Asistimos con preocupación, aunque con escasa sorpresa, a un fenómeno que no por infrecuente es totalmente novedoso: el de la violencia que ejercen niños o adolescentes todavía barbilampiños. No es la primera vez que surge este tipo de conductas agresivas en niños que todavía no alcanzan la juventud pero creen haber superado ya la infancia y, por ende, la sujeción o tutela de sus padres, educadores y adultos. No parece necesario recordar que siempre han existido pandillas de jóvenes que se dedican a patrullar la ciudad haciendo gamberradas y soliviantando la paz y el orden de las almas cándidas. Pero es llamativo el sarampión de noticias actual sobre menores de edad, con la cara cubierta de granos, que optan, en el mejor de los casos, por la delincuencia de pequeños hurtos o, en el peor, por mostrar una violencia y una maldad que evidencian un claro desprecio por la vida, la autoridad, las leyes, la propiedad y la moralidad a la hora de ejecutar sus fechorías. Son menores que roban, agreden, destruyen, abusan y violan a quienes consideran presa fácil para satisfacer sus desviados instintos. Cometen o participan, así, en delitos que constituían episodios aislados o infrecuentes de actos de suma violencia ejercida por niños, a los que no estábamos acostumbrados. Hasta ahora.

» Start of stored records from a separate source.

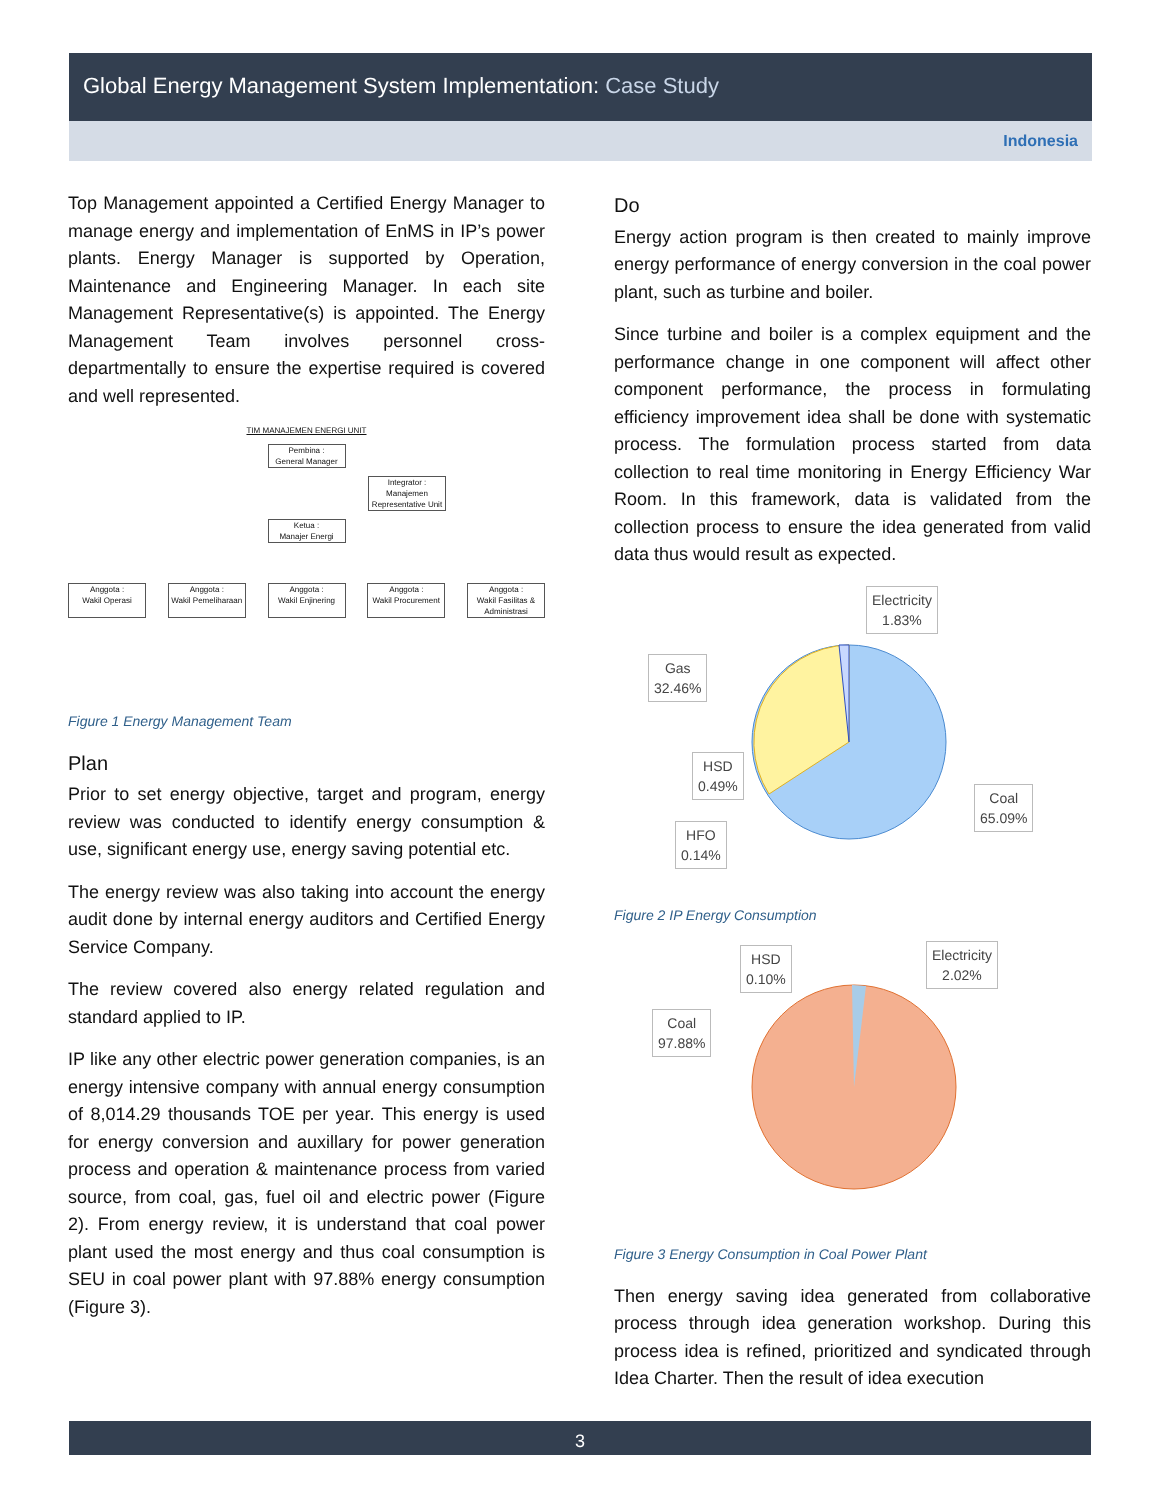Global Energy Management System Implementation: Case Study
Indonesia
Top Management appointed a Certified Energy Manager to manage energy and implementation of EnMS in IP’s power plants. Energy Manager is supported by Operation, Maintenance and Engineering Manager. In each site Management Representative(s) is appointed. The Energy Management Team involves personnel cross-departmentally to ensure the expertise required is covered and well represented.
TIM MANAJEMEN ENERGI UNIT
Pembina :
General Manager
Integrator :
Manajemen Representative Unit
Ketua :
Manajer Energi
Anggota :
Wakil Operasi
Anggota :
Wakil Pemeliharaan
Anggota :
Wakil Enjinering
Anggota :
Wakil Procurement
Anggota :
Wakil Fasilitas & Administrasi
Figure 1 Energy Management Team
Plan
Prior to set energy objective, target and program, energy review was conducted to identify energy consumption & use, significant energy use, energy saving potential etc.
The energy review was also taking into account the energy audit done by internal energy auditors and Certified Energy Service Company.
The review covered also energy related regulation and standard applied to IP.
IP like any other electric power generation companies, is an energy intensive company with annual energy consumption of 8,014.29 thousands TOE per year. This energy is used for energy conversion and auxillary for power generation process and operation & maintenance process from varied source, from coal, gas, fuel oil and electric power (Figure 2). From energy review, it is understand that coal power plant used the most energy and thus coal consumption is SEU in coal power plant with 97.88% energy consumption (Figure 3).
Do
Energy action program is then created to mainly improve energy performance of energy conversion in the coal power plant, such as turbine and boiler.
Since turbine and boiler is a complex equipment and the performance change in one component will affect other component performance, the process in formulating efficiency improvement idea shall be done with systematic process. The formulation process started from data collection to real time monitoring in Energy Efficiency War Room. In this framework, data is validated from the collection process to ensure the idea generated from valid data thus would result as expected.
Electricity
1.83%
Gas
32.46%
HSD
0.49%
Coal
65.09%
HFO
0.14%
Figure 2 IP Energy Consumption
HSD
0.10%
Electricity
2.02%
Coal
97.88%
Figure 3 Energy Consumption in Coal Power Plant
Then energy saving idea generated from collaborative process through idea generation workshop. During this process idea is refined, prioritized and syndicated through Idea Charter. Then the result of idea execution
3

Porque ahora, en el plazo de pocas semanas, se han sucedido en
España casos de agresiones inconcebibles producidas por niños y jóvenes todavía
aniñados, que se comportan precozmente como criminales. Son los casos, por
ejemplo, de dos menores de 14 años que, el pasado mes de enero, asesinan a
cuchilladas y a golpes a dos ancianos de 87 años, vecinos suyos del mismo barrio,
para robarles en su domicilio. También, en la misma ciudad vasca, el de una
menor violada, en diciembre pasado, por un grupo de jóvenes, en el que dos de
los cuatro implicados eran menores de edad. O el de Jaén, donde niños de 12 a 14 años sodomizan en
grupo a un compañero de nueve en el patio del colegio durante el recreo. Incluso
el de un exjugador de fútbol de Baracaldo que falleció, también en el último diciembre,
tras ser atacado y golpeado por dos menores para robarle en plena calle. Y, un último
ejemplo, el de una niña de once años, en Murcia, que dio a luz un bebé cuyo
padre era su hermano mayor, joven de edad no especificada. Los ejemplos citados sirven
de botón de muestra sobre esa proliferación de casos de desatada violencia
ejercida por menores de edad que aflora en los medios de comunicación. Unos
comportamientos impropios que causan alarma y preocupación por producirse en un
contexto histórico de máxima protección y mayores derechos reconocidos a
quienes transitan por la infancia y la adolescencia.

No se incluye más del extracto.